◆ **Jobs**:
- 1) Decide whether each statement agrees with the accelerator passage: (a) the host 108 provides the final output to the controller 102; (b) compute tiles in the last layer of the neural network generate the final output when the controller instructs them; (c) the host 108 transmits a plurality of instructions to the controller 102. Answer yes or no for each, quoting the words of the passage that settle it.
- 2) From the accelerator passage, list every component that carries a reference number, giving each with its number.
- 3) According to the accelerator passage, from what location does the controller combine the stored partial results produced by the compute tiles?

◆ **Provided passage**:
The controller 102 can, according to the instructions, combine the stored partial results generated by each of the associated compute tiles from the common memory address for generating a final output from the neural network for a given input. More specifically, the controller 102 can instruct one or more compute tiles in a succeeding layer to combine partial results from previous layers stored in the common address in the previous layer. After completing inference calculations for a neural network, the controller 102 can instruct compute tiles in the last layer of the neural network to generate a final output. The controller 102 can then provide the final output to the host 108.
Thus, to cause the hardware accelerator 101 to perform inference operations for a neural network deployed on the hardware accelerator, the host 108 generates and transmits a plurality of instructions to the controller 102. The plurality of instructions, once executed by one or more compute tiles in the hardware accelerator 101, can cause the one or more compute tiles to perform respective inference operations for a least a portion of the neural network according to the plurality of instructions.

Data excerpts:

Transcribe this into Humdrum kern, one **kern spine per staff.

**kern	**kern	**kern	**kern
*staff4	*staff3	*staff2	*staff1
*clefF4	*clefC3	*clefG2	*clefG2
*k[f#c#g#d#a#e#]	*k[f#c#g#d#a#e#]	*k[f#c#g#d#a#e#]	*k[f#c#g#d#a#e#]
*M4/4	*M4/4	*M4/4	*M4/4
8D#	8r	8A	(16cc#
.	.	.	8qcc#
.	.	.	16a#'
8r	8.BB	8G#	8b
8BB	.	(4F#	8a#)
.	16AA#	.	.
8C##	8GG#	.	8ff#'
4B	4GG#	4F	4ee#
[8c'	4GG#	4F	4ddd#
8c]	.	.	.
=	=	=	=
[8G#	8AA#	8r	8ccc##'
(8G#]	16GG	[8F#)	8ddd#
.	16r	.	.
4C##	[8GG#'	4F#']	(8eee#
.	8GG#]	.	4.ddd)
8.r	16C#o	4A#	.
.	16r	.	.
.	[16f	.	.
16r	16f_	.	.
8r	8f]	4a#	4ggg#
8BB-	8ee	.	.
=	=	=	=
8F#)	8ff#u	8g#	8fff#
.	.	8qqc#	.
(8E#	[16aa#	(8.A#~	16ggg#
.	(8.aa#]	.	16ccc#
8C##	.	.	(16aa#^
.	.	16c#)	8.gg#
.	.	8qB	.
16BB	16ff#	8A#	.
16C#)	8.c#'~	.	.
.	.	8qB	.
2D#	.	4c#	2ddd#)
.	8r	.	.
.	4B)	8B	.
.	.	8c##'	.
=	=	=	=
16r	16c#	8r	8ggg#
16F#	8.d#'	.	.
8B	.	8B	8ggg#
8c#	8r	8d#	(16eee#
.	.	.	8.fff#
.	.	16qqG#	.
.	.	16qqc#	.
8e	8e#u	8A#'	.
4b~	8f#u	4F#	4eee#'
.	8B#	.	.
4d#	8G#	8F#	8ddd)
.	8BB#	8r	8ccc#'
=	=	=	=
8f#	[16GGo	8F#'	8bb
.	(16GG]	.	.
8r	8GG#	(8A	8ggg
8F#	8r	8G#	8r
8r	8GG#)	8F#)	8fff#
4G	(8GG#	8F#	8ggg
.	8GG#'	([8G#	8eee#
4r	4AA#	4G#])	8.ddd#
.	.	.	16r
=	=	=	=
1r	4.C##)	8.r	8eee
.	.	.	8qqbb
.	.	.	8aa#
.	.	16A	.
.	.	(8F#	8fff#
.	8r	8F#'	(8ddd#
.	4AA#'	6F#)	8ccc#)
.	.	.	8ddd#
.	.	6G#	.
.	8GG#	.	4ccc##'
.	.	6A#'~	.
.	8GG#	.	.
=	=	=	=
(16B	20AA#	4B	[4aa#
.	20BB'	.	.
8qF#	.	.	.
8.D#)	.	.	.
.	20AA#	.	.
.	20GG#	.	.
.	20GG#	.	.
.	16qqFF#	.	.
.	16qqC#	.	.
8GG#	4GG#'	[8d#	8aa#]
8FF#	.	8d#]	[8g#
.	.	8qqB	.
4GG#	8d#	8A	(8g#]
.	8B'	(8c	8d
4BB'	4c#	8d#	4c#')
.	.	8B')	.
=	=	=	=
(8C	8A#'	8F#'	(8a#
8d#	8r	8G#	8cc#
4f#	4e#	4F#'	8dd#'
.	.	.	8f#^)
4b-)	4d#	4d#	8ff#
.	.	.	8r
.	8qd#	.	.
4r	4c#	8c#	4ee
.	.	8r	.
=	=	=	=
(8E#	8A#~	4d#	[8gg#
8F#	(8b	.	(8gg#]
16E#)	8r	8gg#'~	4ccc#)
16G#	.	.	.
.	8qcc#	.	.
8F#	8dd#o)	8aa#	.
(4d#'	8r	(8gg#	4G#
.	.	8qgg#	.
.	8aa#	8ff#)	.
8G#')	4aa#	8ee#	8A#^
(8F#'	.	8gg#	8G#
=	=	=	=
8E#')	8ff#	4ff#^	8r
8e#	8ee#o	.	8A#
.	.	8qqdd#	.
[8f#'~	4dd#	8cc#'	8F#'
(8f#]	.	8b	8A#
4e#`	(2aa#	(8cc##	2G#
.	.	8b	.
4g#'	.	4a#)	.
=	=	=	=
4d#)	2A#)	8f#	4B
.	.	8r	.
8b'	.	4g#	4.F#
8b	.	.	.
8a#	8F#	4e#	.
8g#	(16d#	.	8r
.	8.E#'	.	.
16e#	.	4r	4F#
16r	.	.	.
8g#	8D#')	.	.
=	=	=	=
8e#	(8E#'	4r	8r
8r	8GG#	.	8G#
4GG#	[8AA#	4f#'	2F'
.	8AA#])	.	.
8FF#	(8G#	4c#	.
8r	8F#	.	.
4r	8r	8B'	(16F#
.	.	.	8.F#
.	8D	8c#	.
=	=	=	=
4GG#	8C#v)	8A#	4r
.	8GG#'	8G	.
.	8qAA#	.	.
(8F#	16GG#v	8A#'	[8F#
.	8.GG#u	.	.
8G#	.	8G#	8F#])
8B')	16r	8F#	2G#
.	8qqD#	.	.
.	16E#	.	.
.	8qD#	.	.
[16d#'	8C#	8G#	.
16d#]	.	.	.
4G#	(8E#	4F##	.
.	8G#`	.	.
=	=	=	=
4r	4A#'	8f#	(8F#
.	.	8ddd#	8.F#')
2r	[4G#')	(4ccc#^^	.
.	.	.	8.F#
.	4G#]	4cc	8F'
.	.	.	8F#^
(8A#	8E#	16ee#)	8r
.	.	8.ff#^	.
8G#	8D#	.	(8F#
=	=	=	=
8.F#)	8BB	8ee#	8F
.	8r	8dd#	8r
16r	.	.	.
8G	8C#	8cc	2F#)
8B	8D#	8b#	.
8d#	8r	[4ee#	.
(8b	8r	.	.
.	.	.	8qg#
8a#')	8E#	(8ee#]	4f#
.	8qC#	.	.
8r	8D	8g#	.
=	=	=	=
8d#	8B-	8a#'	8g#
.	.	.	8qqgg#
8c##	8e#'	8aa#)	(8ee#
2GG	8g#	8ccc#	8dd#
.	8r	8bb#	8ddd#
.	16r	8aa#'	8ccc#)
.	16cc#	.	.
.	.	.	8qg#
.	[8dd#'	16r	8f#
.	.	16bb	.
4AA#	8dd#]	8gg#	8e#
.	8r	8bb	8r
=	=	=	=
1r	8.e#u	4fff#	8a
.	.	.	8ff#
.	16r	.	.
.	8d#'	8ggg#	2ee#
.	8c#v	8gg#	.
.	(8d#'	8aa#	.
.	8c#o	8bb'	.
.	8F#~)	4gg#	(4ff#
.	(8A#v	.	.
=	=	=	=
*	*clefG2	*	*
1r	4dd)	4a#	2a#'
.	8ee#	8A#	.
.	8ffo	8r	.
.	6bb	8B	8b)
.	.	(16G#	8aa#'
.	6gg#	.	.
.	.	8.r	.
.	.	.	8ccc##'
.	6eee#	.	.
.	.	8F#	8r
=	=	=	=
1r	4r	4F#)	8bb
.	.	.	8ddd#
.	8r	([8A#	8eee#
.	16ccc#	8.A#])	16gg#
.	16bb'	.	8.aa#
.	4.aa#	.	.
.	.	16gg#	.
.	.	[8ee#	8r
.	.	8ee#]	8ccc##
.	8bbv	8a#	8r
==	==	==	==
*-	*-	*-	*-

◆ **Results in order**:
- 1)
(a) No: "The controller 102 can then provide the final output to the host 108."
(b) Yes: "the controller 102 can instruct compute tiles in the last layer of the neural network to generate a final output."
(c) Yes: "the host 108 generates and transmits a plurality of instructions to the controller 102."

- 2)
Controller 102
Host 108
Hardware accelerator 101

- 3) From the common memory address.